__EXERCISE REQUIREMENTS__.
Nothing but a verbatim copy of the data, minus the images, should be returned.

[Records drawn from a dataset]
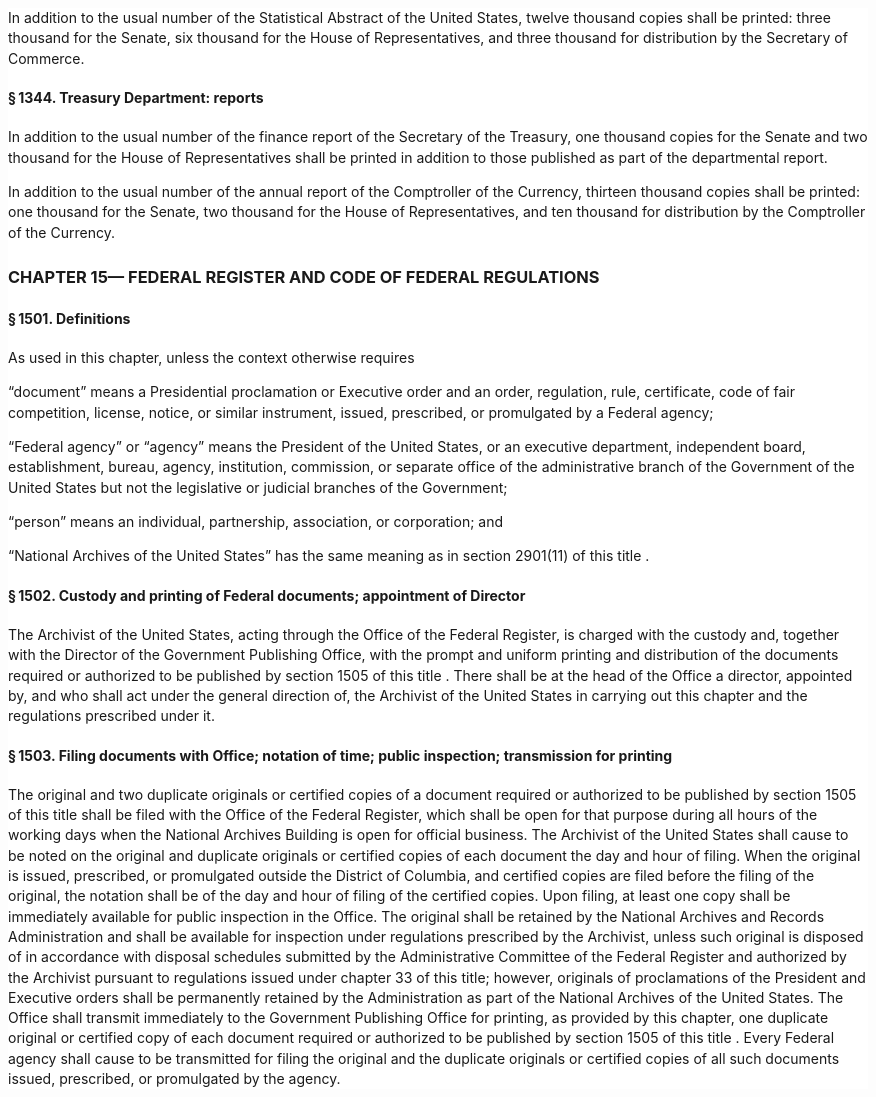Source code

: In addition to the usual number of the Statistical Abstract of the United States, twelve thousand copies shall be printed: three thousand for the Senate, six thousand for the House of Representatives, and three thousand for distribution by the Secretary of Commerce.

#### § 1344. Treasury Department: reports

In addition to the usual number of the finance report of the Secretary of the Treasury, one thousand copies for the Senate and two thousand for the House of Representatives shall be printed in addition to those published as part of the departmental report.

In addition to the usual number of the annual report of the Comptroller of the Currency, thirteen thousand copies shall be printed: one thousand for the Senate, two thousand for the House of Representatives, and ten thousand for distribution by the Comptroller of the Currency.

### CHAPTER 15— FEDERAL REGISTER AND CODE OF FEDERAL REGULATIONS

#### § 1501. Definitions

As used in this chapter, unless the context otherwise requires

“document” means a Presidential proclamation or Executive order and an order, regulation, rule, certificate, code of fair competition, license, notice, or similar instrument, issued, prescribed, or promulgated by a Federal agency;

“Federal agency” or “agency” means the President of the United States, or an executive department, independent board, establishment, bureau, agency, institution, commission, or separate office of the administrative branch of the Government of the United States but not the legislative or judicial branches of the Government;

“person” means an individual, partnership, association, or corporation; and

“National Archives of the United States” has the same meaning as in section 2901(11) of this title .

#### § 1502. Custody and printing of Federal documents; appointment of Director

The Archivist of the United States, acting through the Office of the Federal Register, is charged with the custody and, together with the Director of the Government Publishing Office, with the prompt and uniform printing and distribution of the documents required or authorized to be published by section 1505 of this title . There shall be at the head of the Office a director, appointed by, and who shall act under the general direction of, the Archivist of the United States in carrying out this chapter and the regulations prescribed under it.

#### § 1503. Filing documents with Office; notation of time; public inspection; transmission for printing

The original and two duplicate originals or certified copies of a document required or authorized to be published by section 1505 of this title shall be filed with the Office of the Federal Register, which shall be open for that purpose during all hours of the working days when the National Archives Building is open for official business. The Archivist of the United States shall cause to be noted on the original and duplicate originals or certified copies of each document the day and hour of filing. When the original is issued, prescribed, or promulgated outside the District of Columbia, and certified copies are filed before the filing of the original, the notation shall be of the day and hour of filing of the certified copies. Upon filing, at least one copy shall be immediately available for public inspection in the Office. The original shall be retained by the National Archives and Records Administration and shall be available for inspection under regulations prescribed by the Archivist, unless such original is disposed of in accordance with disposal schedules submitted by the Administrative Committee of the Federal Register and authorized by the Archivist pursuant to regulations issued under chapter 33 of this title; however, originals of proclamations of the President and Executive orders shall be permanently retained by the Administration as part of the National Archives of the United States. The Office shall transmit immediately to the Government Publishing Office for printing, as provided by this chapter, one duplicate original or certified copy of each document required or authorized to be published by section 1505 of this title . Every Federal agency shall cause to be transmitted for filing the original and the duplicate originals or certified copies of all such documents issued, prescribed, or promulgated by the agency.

__FINISHED EXERCISE__.
Source code

: In addition to the usual number of the Statistical Abstract of the United States, twelve thousand copies shall be printed: three thousand for the Senate, six thousand for the House of Representatives, and three thousand for distribution by the Secretary of Commerce.

#### § 1344. Treasury Department: reports

In addition to the usual number of the finance report of the Secretary of the Treasury, one thousand copies for the Senate and two thousand for the House of Representatives shall be printed in addition to those published as part of the departmental report.

In addition to the usual number of the annual report of the Comptroller of the Currency, thirteen thousand copies shall be printed: one thousand for the Senate, two thousand for the House of Representatives, and ten thousand for distribution by the Comptroller of the Currency.

### CHAPTER 15— FEDERAL REGISTER AND CODE OF FEDERAL REGULATIONS

#### § 1501. Definitions

As used in this chapter, unless the context otherwise requires

“document” means a Presidential proclamation or Executive order and an order, regulation, rule, certificate, code of fair competition, license, notice, or similar instrument, issued, prescribed, or promulgated by a Federal agency;

“Federal agency” or “agency” means the President of the United States, or an executive department, independent board, establishment, bureau, agency, institution, commission, or separate office of the administrative branch of the Government of the United States but not the legislative or judicial branches of the Government;

“person” means an individual, partnership, association, or corporation; and

“National Archives of the United States” has the same meaning as in section 2901(11) of this title .

#### § 1502. Custody and printing of Federal documents; appointment of Director

The Archivist of the United States, acting through the Office of the Federal Register, is charged with the custody and, together with the Director of the Government Publishing Office, with the prompt and uniform printing and distribution of the documents required or authorized to be published by section 1505 of this title . There shall be at the head of the Office a director, appointed by, and who shall act under the general direction of, the Archivist of the United States in carrying out this chapter and the regulations prescribed under it.

#### § 1503. Filing documents with Office; notation of time; public inspection; transmission for printing

The original and two duplicate originals or certified copies of a document required or authorized to be published by section 1505 of this title shall be filed with the Office of the Federal Register, which shall be open for that purpose during all hours of the working days when the National Archives Building is open for official business. The Archivist of the United States shall cause to be noted on the original and duplicate originals or certified copies of each document the day and hour of filing. When the original is issued, prescribed, or promulgated outside the District of Columbia, and certified copies are filed before the filing of the original, the notation shall be of the day and hour of filing of the certified copies. Upon filing, at least one copy shall be immediately available for public inspection in the Office. The original shall be retained by the National Archives and Records Administration and shall be available for inspection under regulations prescribed by the Archivist, unless such original is disposed of in accordance with disposal schedules submitted by the Administrative Committee of the Federal Register and authorized by the Archivist pursuant to regulations issued under chapter 33 of this title; however, originals of proclamations of the President and Executive orders shall be permanently retained by the Administration as part of the National Archives of the United States. The Office shall transmit immediately to the Government Publishing Office for printing, as provided by this chapter, one duplicate original or certified copy of each document required or authorized to be published by section 1505 of this title . Every Federal agency shall cause to be transmitted for filing the original and the duplicate originals or certified copies of all such documents issued, prescribed, or promulgated by the agency.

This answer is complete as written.